* [REQUIRED WORK]
Retype, word for word, each line between the lines holding "The supplementation of" and "4. Conclusions", inclusive, and leave the rest of the data alone.

[Collected data entries]
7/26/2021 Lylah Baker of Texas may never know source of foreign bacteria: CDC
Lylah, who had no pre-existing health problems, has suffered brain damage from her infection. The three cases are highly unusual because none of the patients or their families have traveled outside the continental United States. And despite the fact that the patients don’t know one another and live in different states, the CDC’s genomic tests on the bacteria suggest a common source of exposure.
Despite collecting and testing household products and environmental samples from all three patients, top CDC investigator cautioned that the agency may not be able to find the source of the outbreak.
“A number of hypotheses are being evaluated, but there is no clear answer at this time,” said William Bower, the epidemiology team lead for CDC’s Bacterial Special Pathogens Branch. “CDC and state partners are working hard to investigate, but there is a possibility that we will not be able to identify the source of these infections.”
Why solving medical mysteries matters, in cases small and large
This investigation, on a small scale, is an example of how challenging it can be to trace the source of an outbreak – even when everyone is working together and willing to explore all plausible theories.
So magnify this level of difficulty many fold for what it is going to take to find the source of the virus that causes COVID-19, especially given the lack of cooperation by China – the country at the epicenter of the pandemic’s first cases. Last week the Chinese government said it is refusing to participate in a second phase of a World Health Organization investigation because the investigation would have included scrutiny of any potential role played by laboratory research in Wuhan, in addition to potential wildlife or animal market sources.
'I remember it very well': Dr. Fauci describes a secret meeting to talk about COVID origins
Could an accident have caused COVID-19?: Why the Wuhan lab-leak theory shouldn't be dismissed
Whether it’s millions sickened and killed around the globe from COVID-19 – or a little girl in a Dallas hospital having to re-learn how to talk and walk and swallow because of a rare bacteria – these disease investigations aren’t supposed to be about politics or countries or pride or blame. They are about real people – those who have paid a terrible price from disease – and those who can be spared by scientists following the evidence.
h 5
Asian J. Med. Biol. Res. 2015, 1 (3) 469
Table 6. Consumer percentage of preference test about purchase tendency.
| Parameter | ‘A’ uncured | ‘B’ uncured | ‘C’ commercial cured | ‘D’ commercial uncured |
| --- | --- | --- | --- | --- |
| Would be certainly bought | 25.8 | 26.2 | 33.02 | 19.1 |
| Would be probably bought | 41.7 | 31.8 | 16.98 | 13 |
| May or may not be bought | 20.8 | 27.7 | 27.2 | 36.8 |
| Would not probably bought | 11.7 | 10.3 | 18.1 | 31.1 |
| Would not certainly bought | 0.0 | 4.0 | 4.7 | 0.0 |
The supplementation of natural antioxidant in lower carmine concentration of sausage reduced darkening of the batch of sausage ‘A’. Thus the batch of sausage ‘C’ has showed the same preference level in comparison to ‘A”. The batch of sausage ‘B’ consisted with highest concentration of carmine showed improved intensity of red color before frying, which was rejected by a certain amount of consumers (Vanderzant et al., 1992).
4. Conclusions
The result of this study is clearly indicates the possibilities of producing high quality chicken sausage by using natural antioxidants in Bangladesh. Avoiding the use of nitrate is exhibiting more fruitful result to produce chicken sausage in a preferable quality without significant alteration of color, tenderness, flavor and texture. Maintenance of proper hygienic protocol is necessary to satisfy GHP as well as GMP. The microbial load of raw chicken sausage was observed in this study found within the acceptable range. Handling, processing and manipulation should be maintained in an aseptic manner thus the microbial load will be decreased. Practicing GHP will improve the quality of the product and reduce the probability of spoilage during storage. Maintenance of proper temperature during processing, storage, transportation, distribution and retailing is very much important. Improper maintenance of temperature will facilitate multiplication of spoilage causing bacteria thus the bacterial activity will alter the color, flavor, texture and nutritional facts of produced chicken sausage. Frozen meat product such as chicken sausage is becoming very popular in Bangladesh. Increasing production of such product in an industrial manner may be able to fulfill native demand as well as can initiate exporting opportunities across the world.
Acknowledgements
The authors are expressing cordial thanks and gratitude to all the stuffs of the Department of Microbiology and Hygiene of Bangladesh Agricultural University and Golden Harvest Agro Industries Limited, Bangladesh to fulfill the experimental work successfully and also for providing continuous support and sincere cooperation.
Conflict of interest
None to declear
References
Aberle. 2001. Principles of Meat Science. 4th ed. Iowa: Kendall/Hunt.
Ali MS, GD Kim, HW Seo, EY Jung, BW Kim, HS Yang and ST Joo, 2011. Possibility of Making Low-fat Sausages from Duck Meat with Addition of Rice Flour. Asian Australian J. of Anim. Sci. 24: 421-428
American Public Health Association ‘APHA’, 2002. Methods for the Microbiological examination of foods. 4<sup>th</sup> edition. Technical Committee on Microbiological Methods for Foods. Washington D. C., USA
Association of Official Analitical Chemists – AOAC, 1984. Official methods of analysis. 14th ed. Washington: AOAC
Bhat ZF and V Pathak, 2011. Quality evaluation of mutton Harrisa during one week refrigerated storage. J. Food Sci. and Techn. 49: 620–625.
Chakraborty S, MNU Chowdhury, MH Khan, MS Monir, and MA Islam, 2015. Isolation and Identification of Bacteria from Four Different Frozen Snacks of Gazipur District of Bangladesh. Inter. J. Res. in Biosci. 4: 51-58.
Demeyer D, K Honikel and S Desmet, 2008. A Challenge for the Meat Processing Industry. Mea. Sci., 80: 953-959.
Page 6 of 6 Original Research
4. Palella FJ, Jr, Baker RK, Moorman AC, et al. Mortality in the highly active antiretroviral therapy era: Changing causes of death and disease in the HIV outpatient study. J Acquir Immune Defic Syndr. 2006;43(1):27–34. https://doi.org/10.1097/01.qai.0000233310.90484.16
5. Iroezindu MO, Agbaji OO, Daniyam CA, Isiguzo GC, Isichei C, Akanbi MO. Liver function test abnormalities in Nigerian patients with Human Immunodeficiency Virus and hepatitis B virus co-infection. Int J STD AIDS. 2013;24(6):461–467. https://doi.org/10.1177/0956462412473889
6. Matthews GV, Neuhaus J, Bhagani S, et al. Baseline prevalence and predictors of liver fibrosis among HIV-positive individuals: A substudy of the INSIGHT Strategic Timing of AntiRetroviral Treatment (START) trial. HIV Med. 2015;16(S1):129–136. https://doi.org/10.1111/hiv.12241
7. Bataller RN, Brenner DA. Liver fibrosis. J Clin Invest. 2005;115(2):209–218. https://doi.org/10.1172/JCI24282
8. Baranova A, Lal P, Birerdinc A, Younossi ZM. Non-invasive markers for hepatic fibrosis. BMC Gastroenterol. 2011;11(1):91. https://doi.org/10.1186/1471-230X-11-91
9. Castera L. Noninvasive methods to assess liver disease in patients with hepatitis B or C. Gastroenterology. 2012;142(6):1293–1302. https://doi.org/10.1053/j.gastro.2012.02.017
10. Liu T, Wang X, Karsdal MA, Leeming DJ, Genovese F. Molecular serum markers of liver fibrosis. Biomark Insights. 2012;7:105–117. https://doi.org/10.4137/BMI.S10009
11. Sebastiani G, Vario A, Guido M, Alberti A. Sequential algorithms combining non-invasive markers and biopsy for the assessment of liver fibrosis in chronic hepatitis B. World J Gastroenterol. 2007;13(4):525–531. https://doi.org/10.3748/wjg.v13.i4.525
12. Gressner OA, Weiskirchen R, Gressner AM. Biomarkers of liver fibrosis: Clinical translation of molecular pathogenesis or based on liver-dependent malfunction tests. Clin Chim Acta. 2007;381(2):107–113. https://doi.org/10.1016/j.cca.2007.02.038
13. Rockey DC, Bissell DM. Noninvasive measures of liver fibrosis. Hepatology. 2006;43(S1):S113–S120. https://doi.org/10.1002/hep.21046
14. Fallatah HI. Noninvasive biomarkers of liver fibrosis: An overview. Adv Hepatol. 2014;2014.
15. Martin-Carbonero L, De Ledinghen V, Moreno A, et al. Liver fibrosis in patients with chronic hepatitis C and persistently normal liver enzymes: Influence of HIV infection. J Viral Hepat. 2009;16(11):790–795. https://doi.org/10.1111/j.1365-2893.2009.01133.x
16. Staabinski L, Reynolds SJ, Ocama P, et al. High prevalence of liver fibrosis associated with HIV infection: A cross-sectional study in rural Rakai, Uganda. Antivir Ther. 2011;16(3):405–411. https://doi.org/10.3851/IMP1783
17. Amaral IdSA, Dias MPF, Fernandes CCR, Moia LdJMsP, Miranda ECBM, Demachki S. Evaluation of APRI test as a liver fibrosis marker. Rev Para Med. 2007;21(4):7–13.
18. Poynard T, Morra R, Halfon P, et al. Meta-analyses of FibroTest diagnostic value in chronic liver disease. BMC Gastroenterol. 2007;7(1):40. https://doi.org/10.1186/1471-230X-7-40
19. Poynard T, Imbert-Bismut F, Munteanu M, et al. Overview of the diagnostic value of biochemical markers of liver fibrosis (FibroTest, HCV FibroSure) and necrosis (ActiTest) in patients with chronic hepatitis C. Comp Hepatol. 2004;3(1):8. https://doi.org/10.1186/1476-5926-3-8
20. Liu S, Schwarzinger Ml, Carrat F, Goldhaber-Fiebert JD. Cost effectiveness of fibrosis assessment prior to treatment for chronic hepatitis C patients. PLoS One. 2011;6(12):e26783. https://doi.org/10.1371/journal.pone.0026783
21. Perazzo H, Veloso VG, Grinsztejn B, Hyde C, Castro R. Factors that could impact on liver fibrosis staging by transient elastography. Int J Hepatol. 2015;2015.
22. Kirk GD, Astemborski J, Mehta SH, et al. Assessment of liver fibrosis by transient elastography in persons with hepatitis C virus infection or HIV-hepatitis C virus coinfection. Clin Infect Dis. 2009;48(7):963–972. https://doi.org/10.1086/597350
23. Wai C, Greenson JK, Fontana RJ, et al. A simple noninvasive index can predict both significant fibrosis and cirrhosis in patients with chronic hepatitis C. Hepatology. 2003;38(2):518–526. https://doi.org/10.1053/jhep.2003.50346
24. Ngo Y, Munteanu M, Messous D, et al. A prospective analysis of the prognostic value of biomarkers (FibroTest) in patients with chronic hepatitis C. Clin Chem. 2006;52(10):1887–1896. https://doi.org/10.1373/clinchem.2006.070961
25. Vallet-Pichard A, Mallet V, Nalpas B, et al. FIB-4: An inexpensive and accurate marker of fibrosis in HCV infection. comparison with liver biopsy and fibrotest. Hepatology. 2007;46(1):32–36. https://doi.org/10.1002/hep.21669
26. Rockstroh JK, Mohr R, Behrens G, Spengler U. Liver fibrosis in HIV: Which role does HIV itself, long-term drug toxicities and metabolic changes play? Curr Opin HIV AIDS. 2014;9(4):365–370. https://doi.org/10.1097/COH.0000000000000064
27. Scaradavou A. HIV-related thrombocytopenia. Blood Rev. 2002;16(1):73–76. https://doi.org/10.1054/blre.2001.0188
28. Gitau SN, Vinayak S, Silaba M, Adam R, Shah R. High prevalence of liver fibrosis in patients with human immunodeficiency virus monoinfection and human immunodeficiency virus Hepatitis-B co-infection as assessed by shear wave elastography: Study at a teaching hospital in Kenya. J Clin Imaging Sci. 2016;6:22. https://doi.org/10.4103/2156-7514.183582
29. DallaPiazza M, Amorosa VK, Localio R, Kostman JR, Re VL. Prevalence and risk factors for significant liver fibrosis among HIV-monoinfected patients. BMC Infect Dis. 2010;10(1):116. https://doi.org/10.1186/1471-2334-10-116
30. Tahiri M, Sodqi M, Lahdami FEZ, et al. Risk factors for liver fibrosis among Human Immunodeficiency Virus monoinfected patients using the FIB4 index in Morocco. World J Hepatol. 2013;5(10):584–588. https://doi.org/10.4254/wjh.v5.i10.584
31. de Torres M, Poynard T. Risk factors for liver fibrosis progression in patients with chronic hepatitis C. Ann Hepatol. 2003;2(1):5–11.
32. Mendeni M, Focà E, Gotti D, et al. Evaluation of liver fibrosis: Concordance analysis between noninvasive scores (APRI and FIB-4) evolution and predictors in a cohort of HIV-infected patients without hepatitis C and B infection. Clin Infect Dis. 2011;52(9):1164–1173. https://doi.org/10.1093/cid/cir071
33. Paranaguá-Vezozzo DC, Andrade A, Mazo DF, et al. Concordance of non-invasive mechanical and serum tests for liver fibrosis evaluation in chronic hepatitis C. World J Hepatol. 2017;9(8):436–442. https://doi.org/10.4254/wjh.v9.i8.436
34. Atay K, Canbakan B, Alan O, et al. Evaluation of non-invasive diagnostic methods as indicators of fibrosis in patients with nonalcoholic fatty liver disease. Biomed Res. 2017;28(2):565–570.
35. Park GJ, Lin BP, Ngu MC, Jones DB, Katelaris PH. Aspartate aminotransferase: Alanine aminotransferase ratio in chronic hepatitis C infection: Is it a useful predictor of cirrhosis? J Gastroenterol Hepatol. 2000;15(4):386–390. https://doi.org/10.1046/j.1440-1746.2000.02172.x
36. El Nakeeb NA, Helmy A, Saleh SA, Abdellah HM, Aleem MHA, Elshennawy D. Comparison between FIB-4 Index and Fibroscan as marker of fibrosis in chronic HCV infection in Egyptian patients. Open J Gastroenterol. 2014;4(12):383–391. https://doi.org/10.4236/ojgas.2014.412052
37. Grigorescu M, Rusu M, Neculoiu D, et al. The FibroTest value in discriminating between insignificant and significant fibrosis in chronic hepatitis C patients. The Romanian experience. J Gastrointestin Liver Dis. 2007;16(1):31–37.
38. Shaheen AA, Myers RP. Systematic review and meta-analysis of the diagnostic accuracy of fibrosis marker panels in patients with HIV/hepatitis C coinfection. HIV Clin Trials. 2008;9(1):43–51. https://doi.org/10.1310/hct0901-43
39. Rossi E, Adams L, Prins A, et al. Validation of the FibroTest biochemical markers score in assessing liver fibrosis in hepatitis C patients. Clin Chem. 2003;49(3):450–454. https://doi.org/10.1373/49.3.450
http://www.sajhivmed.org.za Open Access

* [EXPECTED ANSWER]
The supplementation of natural antioxidant in lower carmine concentration of sausage reduced darkening of the batch of sausage ‘A’. Thus the batch of sausage ‘C’ has showed the same preference level in comparison to ‘A”. The batch of sausage ‘B’ consisted with highest concentration of carmine showed improved intensity of red color before frying, which was rejected by a certain amount of consumers (Vanderzant et al., 1992).
4. Conclusions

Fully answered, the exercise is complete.